Worms on the Sidewalk* ** * * * * * * * April showers bring May flowers, But March rain brings worms on the sidewalk. Several theories explain this, but I read it's not to avoid drowning. They breathe through their skin and can absorb oxygen from the water. It might be that worms see this as an opportunity for speedier above ground travel – a worm sightseeing tour facilitated by the moisture of rain. It’s a lot faster that digesting your way inch by inch from one dark place to another. It might be that worms are seeking to mate – worm speed-dating on concrete in their peculiar simultaneous hermaphrodite-ness. Worms have both worm sex organs which make that sidewalk romance, uh, unusual, in a, you know, worm coitus sort of way. Or they might mistake pounding rain as the vibrations of a predator --and move up and out into the great beyond where many meet their Maker – or an opportunistic Robin. I’m assuming that most worms complete that four or five foot journey across the sidewalk and burrow down again at the earliest opportunity.

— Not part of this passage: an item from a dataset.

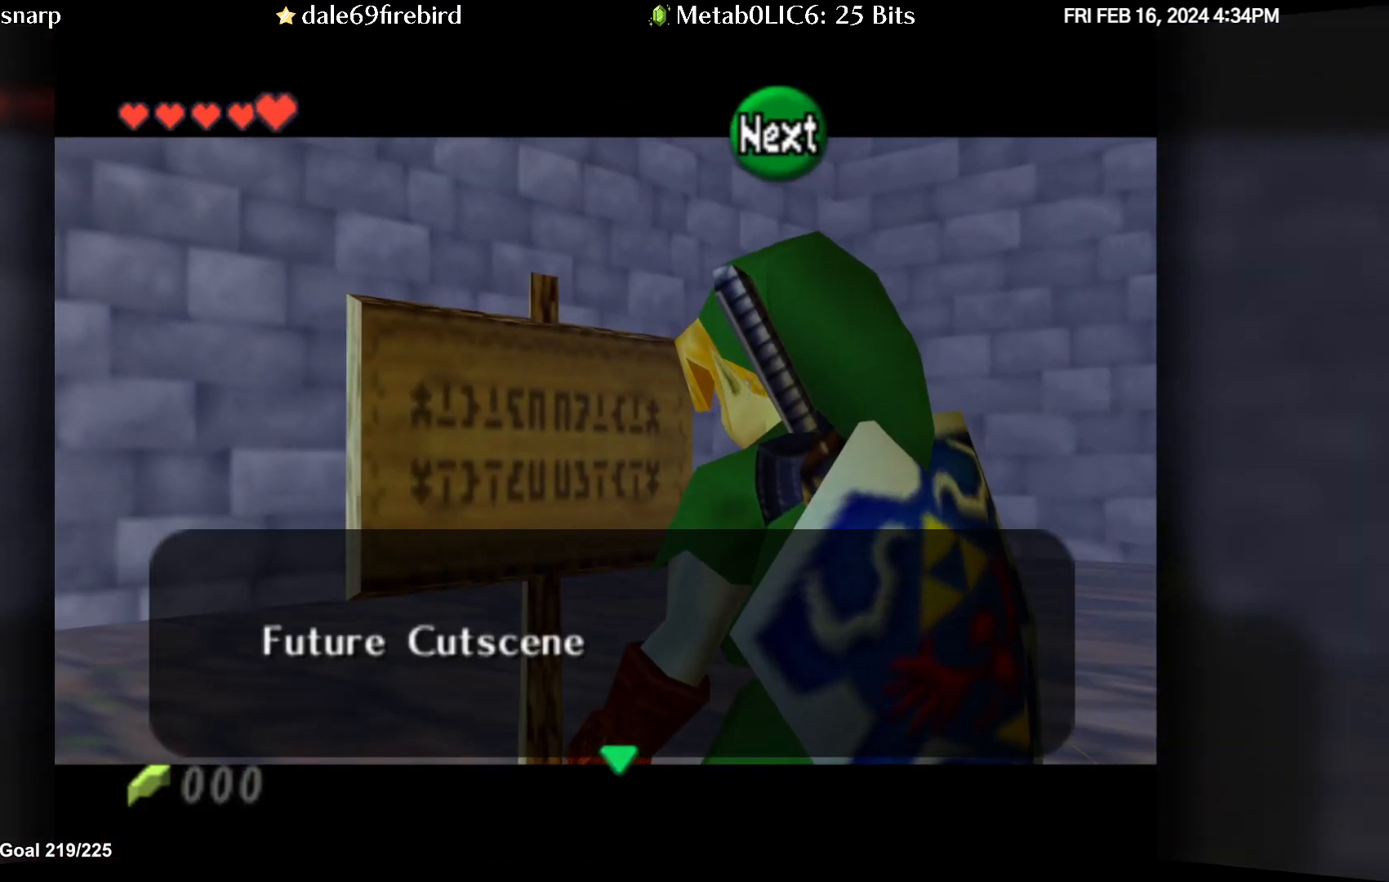
{"buttons": [], "left_stick": "center", "events": []}
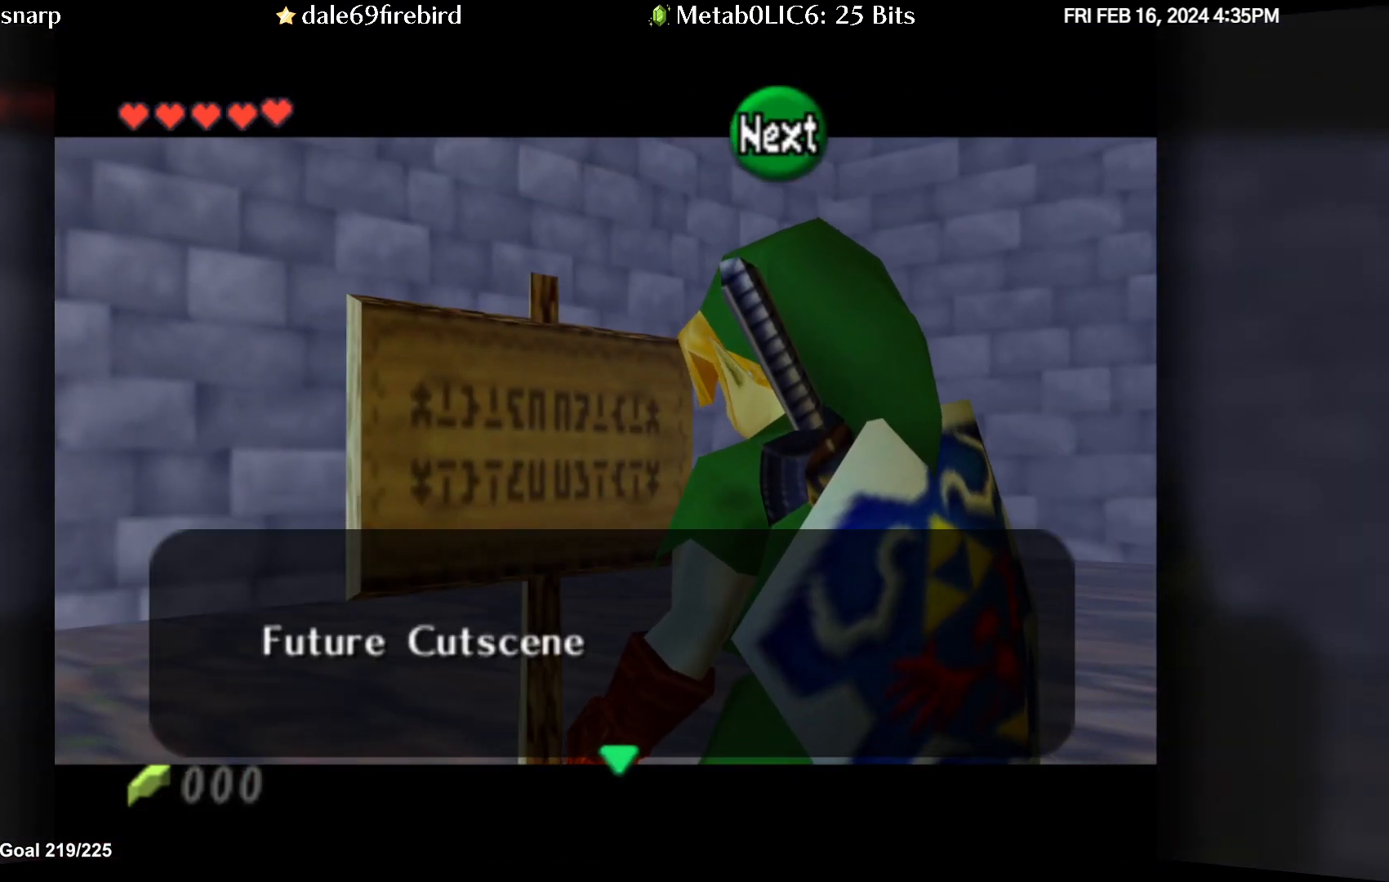
{"buttons": [], "left_stick": "center", "events": [[50, "A", "down"], [183, "A", "up"]]}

So it's not a mass suicide. The dawdlers, though, get caught in an object lesson on Darwinism. We don’t know for sure which theory is correct. And worms don’t why they do what they do either. A worm brain isn’t that big. Worms live life without being aware they are alive: no pleasure, no sense of worm fulfillment, no sense of posterity. Worms do not have existential crises. Or even worry much. By the way, while the upper reaches of the lifespan of a worm in the wild may be only a few months, a worm in a protected environment – like working worms in a composting industry may live as long as 8 years. It is widely accepted that none of the 6,000 worm species golf although the same rain that moves worms to sidewalks also moves them to golf greens where they are often caught by emerging sunshine midway on their journey and end up as shriveled twigs you have to move so they don’t deflect the ball when you putt. I’ve tossed partially shriveled worms from golf greens back to the longer grass thinking they might have a chance at survival, but probably not.


Blogger Greg Kosmicki said...

Hey Bud--now you're posting pictures of earthworm porn! Definitely a new low for you! But undoubtedly very interesting to all your earthworm readers.